Ahí sentí que se había generado algo que era como el huevo y la gallina. Y que ser observados y registrados también los estaba motivando a ellos a seguir leyendo. Fue muy hermoso saber que todos éramos parte de un engranaje artístico que seguía girando.
- ¿Qué te pasa con el tiempo y con los viejos? Qué buscás contar con tus películas?
-Lo que me interesa es la acumulación de la memoria. Y cómo esa cantidad de recuerdos dialogan con las películas, con las novelas, con la música, con el arte en general. Es una generalización, pero probablemente en la mayoría de las personas a mayor cantidad de años vividos, mayor cantidad de experiencias y de memoria. Eso es lo que busco, el diálogo que existe entre la ficción (el arte) y la realidad (la vida). Y esa realidad a mí me parece mucho más rica y profunda a medida que se van acumulando los años.
-¿La vieron ellos antes de que la hicieras pública, objetaron algo?
-Por la pandemia, no nos pudimos reunir a ver la película. Cada uno tuvo que verla en su casa, en condiciones que no son mis preferidas (como sabrán quienes vieron Las cinéphilas). Cuando ellos la vieron, la película ya estaba terminada. Yo confié mucho en que los protagonistas son intelectual y emocionalmente muy inteligentes. Están familiarizados con las dificultades y los desafíos que implica crear una obra artística. Ese es un tema central en la novela de Proust y ellos lo analizan constantemente. Es gente sensible y muy respetuosa de la mirada autoral y la creación. Por eso confiaba en que respetarían mi mirada. Además porque eran los mejores testigos de la dedicación, el tiempo y el amor que yo ponía en lo que estaba haciendo. Lo estaba haciendo por el más puro amor al arte, a Proust y a lo que ellos hacen, que lo siento como un acto de resistencia. Probablemente al principio algo, a alguno, le habrá chocado. No es fácil verse a través de la mirada de otro. Pero de alguna forma creo que percibieron que el todo es mucho más grande que cada una de las partes y que la emoción colectiva, la inspiración y la ternura que transmite lo que hacen es lo más importante. Ahora ya vieron la película varias veces en festivales, en una sala, pudieron recibir la devolución de lo que el documental genera en las y los espectadores. Es algo muy especial y bello.

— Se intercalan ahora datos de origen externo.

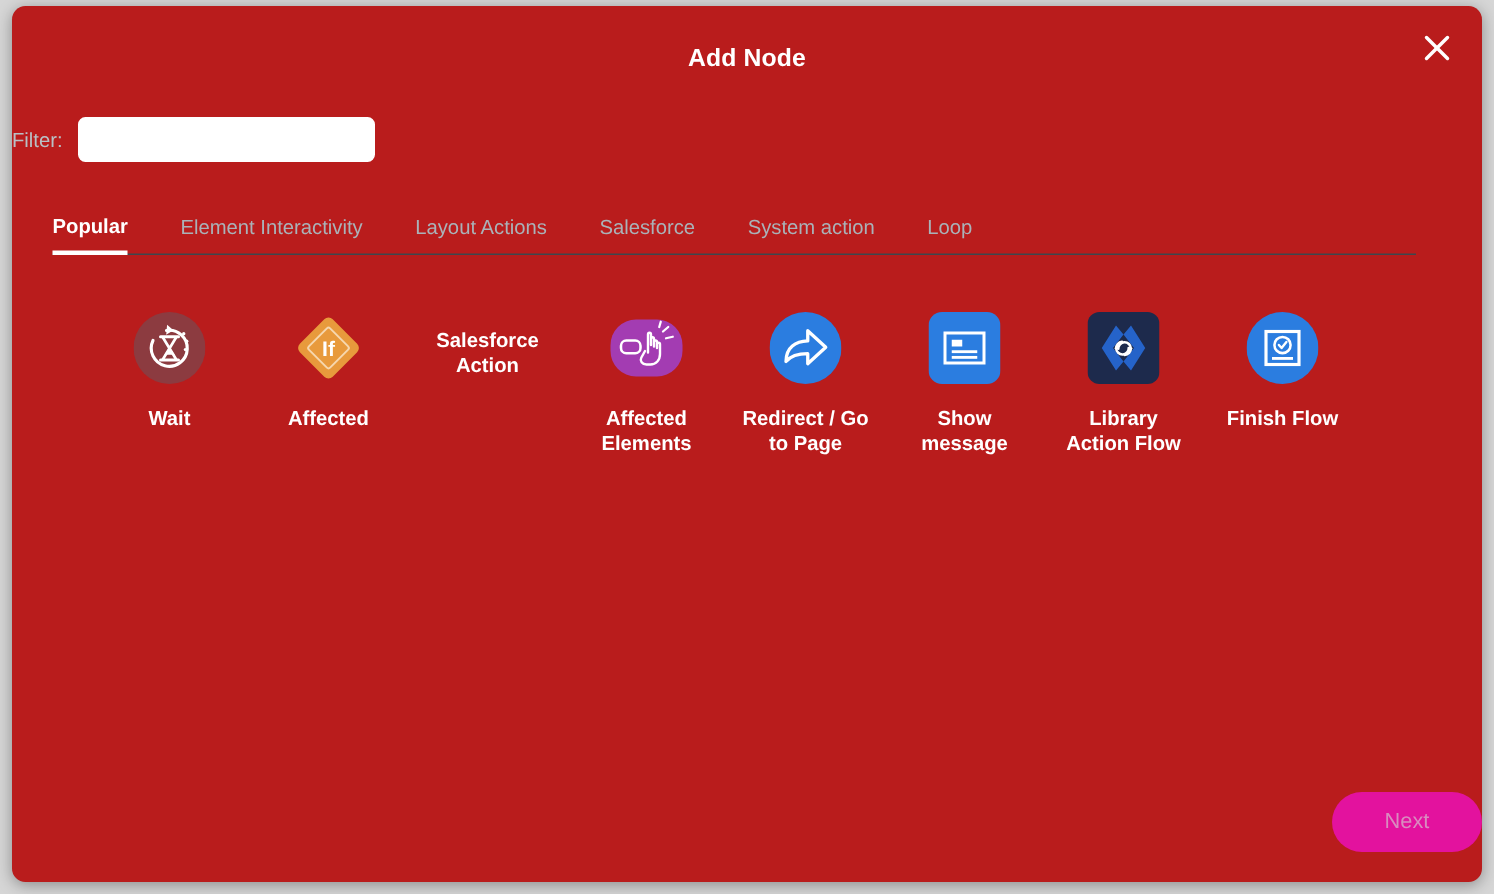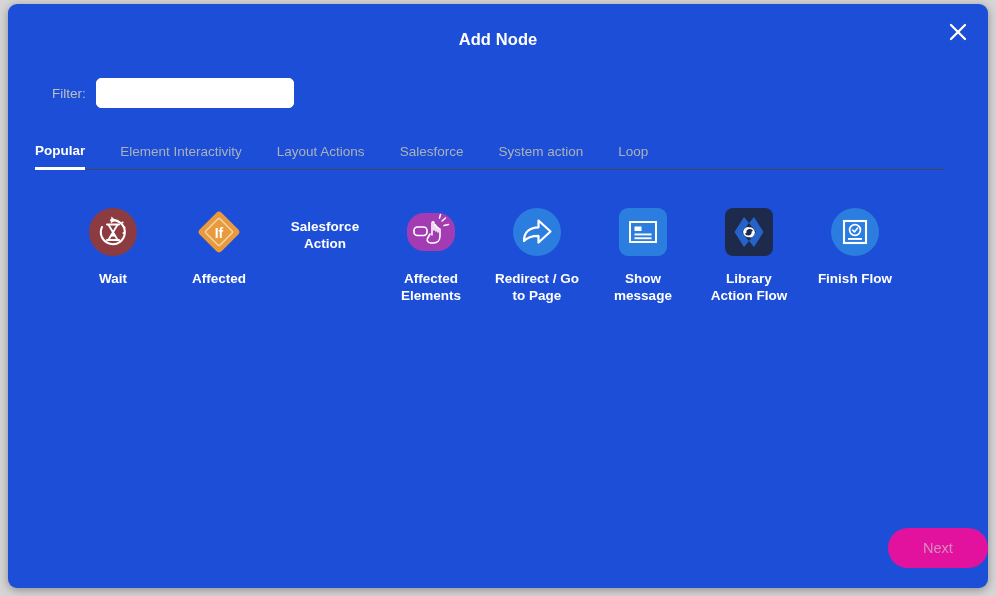--- a/index.html
+++ b/index.html
@@ -17,21 +17,21 @@
     inset: 0;
     background: #d6d6d6;
   }
 
   .modal {
     position: absolute;
     left: 8px;
     top: 4px;
     width: 980px;
     height: 584px;
-    background: #1d4ed8;
+    background: #b91c1c;
     border-radius: 9px;
     box-shadow: 0 2px 10px rgba(0,0,0,0.35);
     overflow: hidden;
   }
 
   
   .modal-header {
     position: relative;
     height: 52px;
   }
@@ -57,21 +57,20 @@
     cursor: pointer;
     color: #ffffff;
   }
   .close-btn svg { display: block; }
 
   
   .filter-row {
     display: flex;
     align-items: center;
     margin-top: 22px;
-    padding-left: 44px;
   }
   .filter-label {
     font-size: 13.5px;
     color: #b9c0c5;
     margin-right: 10px;
   }
   .filter-input {
     width: 198px;
     height: 30px;
     background: #ffffff;

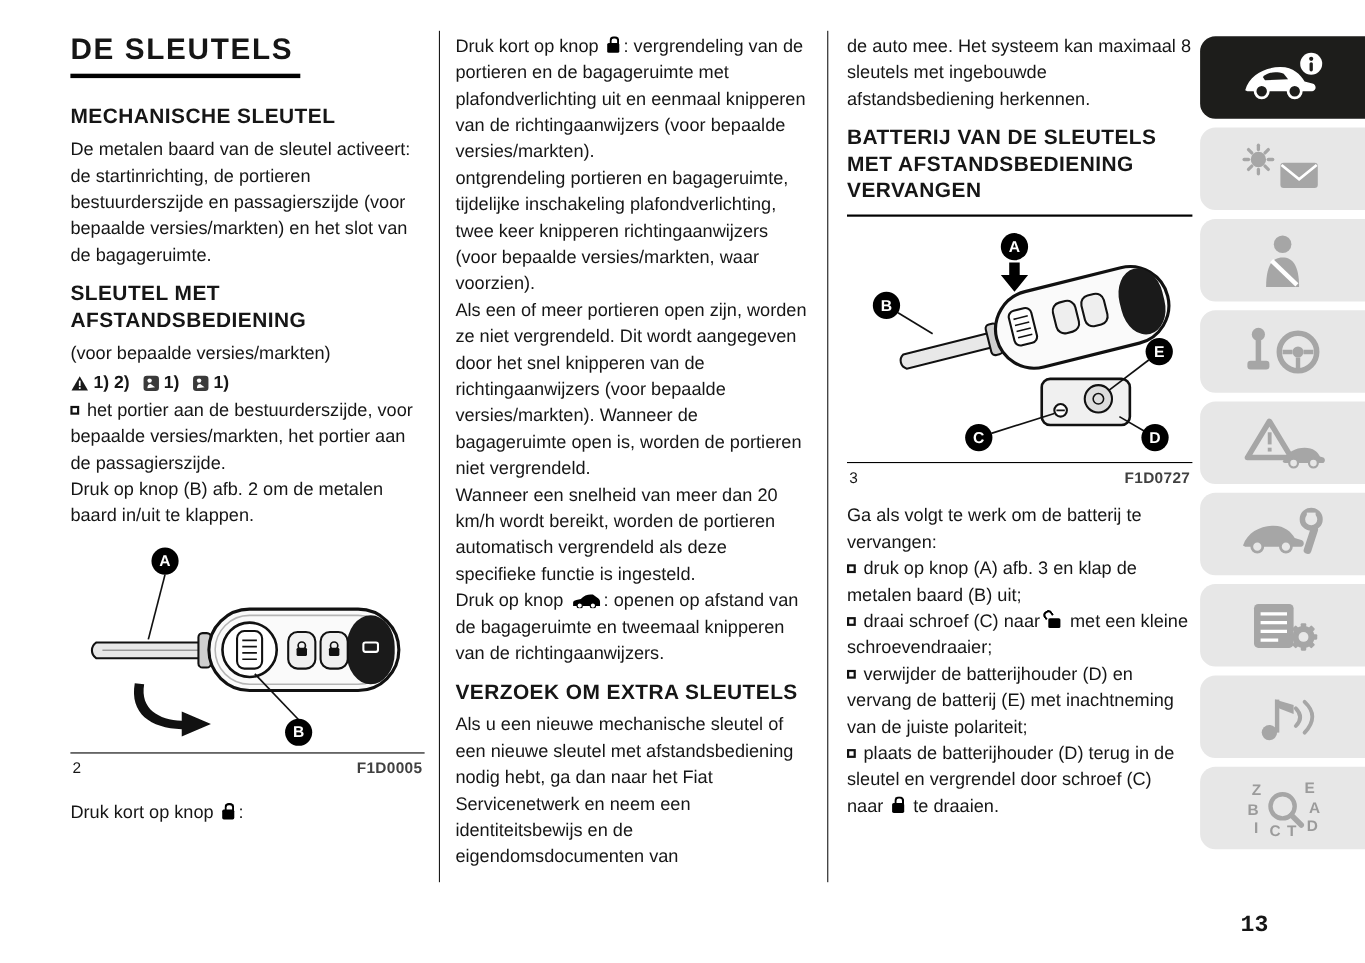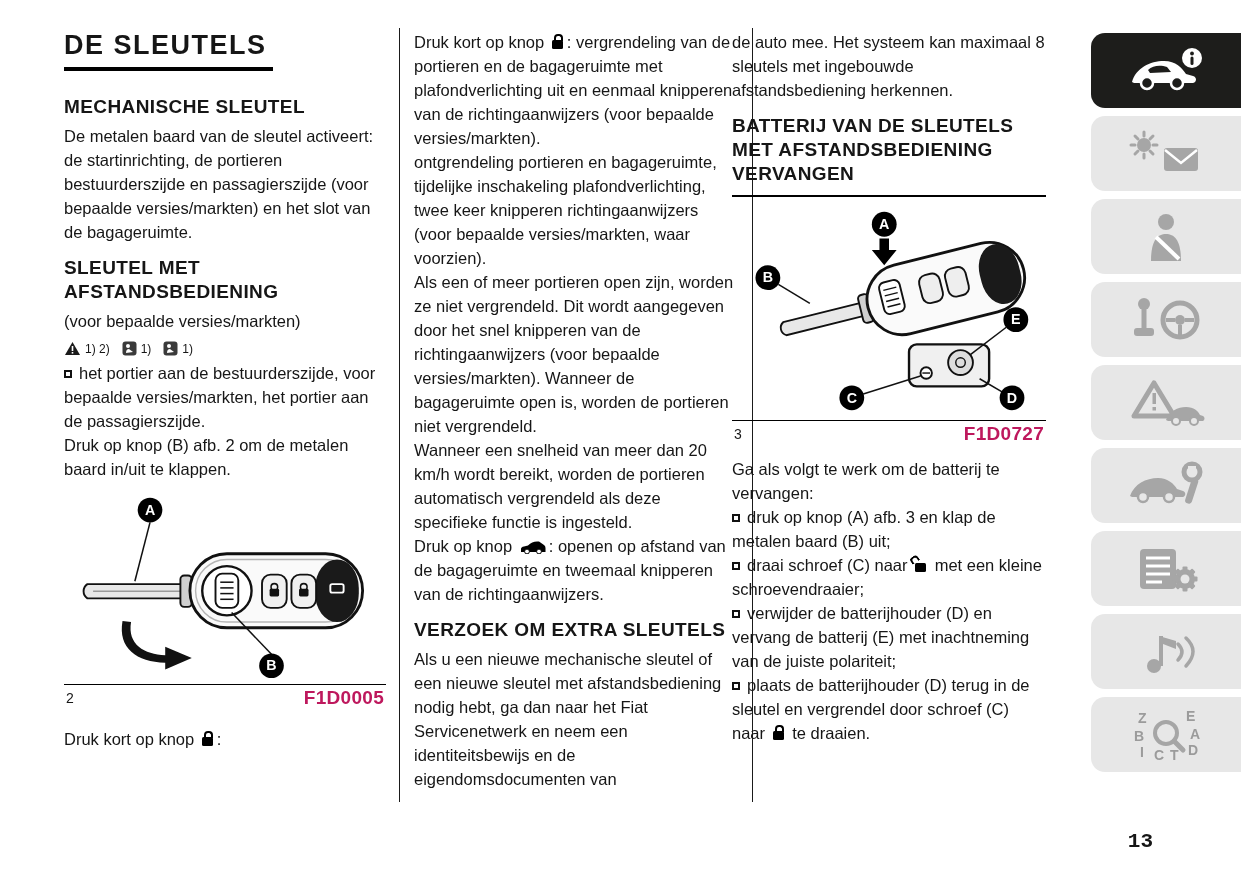--- a/index.html
+++ b/index.html
@@ -8,41 +8,41 @@
     width:1241px; height:875px; position:relative; overflow:hidden;
     background:#ffffff; color:#161616;
     font-family:"Liberation Sans", sans-serif;
   }
   .vrule { position:absolute; top:28px; height:774px; width:1px; background:#1a1a1a; }
   .vr1 { left:399px; } .vr2 { left:752px; }
 
   .col { position:absolute; top:30px; font-size:16.5px; line-height:24px; }
   .col1 { left:64px;  width:322px; }
   .col2 { left:414px; width:322px; }
-  .col3 { left:732px; width:314px; }
+  .col3 { left:770px; width:314px; }
 
   h1 { font-size:27px; line-height:30px; letter-spacing:1.5px; font-weight:bold;
        margin:0 0 12px; padding:0 6px 7px 0; border-bottom:4px solid #000; display:inline-block; }
   h2 { font-size:19px; line-height:24px; letter-spacing:.4px; font-weight:bold; margin:12px 0 5px; }
   h2.ruled { border-bottom:2px solid #000; padding-bottom:9px; margin-bottom:0; }
   p { margin:0; }
   .note { margin-bottom:3px; }
 
   .refs { display:flex; align-items:flex-end; gap:4px; margin:3px 0 5px; height:20px; }
-  .refs .num { font-size:12px; line-height:14px; padding-right:8px; }
+  .refs .num { font-size:16px; line-height:14px; padding-right:8px;font-weight:bold; }
   .refs svg { display:block; }
 
   .bullet .sqb { display:inline-block; width:8px; height:8px; border:2px solid #111;
                  margin-right:7px; vertical-align:1px; }
 
   figure { margin:12px 0 0; }
   figure svg.fig { display:block; width:100%; }
   .figcap { display:flex; justify-content:space-between; align-items:flex-start;
             border-top:1px solid #000; margin-top:5px; padding:4px 2px 0; font-size:14px; line-height:18px; }
-  .figcode { font-weight:bold; font-size:19px; color:#be185d; letter-spacing:.3px; }
+  .figcode { font-weight:bold; font-size:14px; color:#404040; letter-spacing:.3px; }
 
   .cmd { margin-top:20px; }
 
   
   .lock { display:inline-block; position:relative; width:11px; height:9px; background:#000;
           border-radius:1.5px; vertical-align:-1px; margin:0 4px 0 3px; }
   .lock::before { content:""; position:absolute; left:2px; top:-6px; width:5px; height:5px;
                   border:2px solid #000; border-bottom:none; border-radius:4px 4px 0 0; }
   .lock.open::before { left:-5px; top:-7px; transform:rotate(-35deg); }
   .caricon { vertical-align:-2px; margin:0 3px; }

-Creo haber visto recientemente que falleció alguno de los integrantes del grupo, ¿no?
-Pasaron siete años desde que empezamos a filmar. Lamentablemente en todos estos años fallecieron varios de los protagonistas. Y se sienten las ausencias. Pero cuando se proyecta la película de alguna forma volvemos a estar todos los que éramos en ese momento. Es muy impresionante el efecto de trascendencia que tiene el cine. Hay algo muy hermoso en haber capturado un recorte de años de un grupo de gente muy especial que nunca volverá a ser el mismo. Lo mismo con el Café Tribunales, que cerró justo antes de la pandemia. Era un espacio de pertenencia que ya no existe pero al que, de manera mágica, podemos volver siempre en El tiempo perdido.
*El tiempo perdido podrá verse a partir de hoy todos los sábados de noviembre a las 20 en el MALBA, Av. Figueroa Alcorta 3415, CABA.